CSBS Continues Streamlining for Payments Firms, Announces One Company, One Exam Program

Troutman Pepper

On September 15, the Conference of State Bank Supervisors (CSBS) announced that money transmitters operating in 40 or more states will be able to take advantage of a new, comprehensive exam designed to satisfy all state money transmitter examination requirements in 2021. Per the CSBS, this “one company, one exam” program, known formally as “MSB Networked Supervision,” applies to “78 of the nation’s largest payments and cryptocurrency companies that currently meet the 40-state threshold.”

Through this program, the CSBS, an organization composed of regulators from all 50 U.S. states, Washington D.C., Guam, Puerto Rico, American Samoa, and the U.S. Virgin Islands, allows money transmitters who reach the 40-state threshold to replace state-by-state examinations with a single exam that will satisfy all state requirements. Under the program, a single state will lead the exam and, in doing so, will use a group of examiners selected from around the country.

This effort is line with recent CSBS activity, which, as part of its Vision 2020 initiative, has consistently tried to lead the way in “harmoniz[ing] the multistate licensing and supervisory experience for nonbank financial services providers, including fintechs.” Indeed, this program and Vision 2020 is a recognition by the CSBS that it is problematic and expensive for companies to juggle the unique regulatory processes and requirements of 50 states.
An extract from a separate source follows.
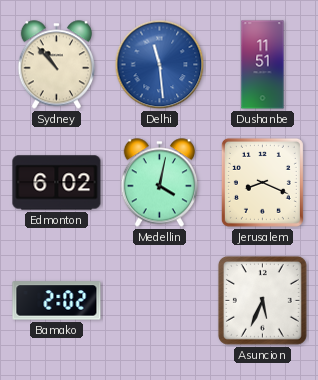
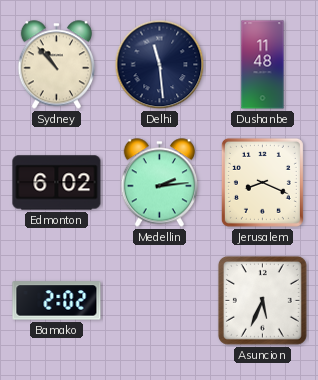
Delhi dial: blue -> navy
Dushanbe: 11:51 -> 11:48
Medellin: 4:02 -> 2:14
And, while this program is designed to benefit the money services businesses that do business across the U.S., the CSBS has also been advocating for the expansion of its multistate agreement on standardizing licensing for money services businesses, an agreement which will help ease the compliance burdens on money services businesses smaller than the 78 licensed payments companies benefitting from the “one company, one exam” program.

This move by the CSBS also comes at a time when state and federal regulators are looking to stake out territory as the principal regulators of nonbank money services businesses and shows that beyond fighting federal agencies in court, state regulators are claiming space by implementing streamlined processes that are more efficient for states and regulated entities alike.

We will continue to monitor developments in the regulation of money services businesses by entities like the CSBS. 

DISCLAIMER: Because of the generality of this update, the information provided herein may not be applicable in all situations and should not be acted upon without specific legal advice based on particular situations.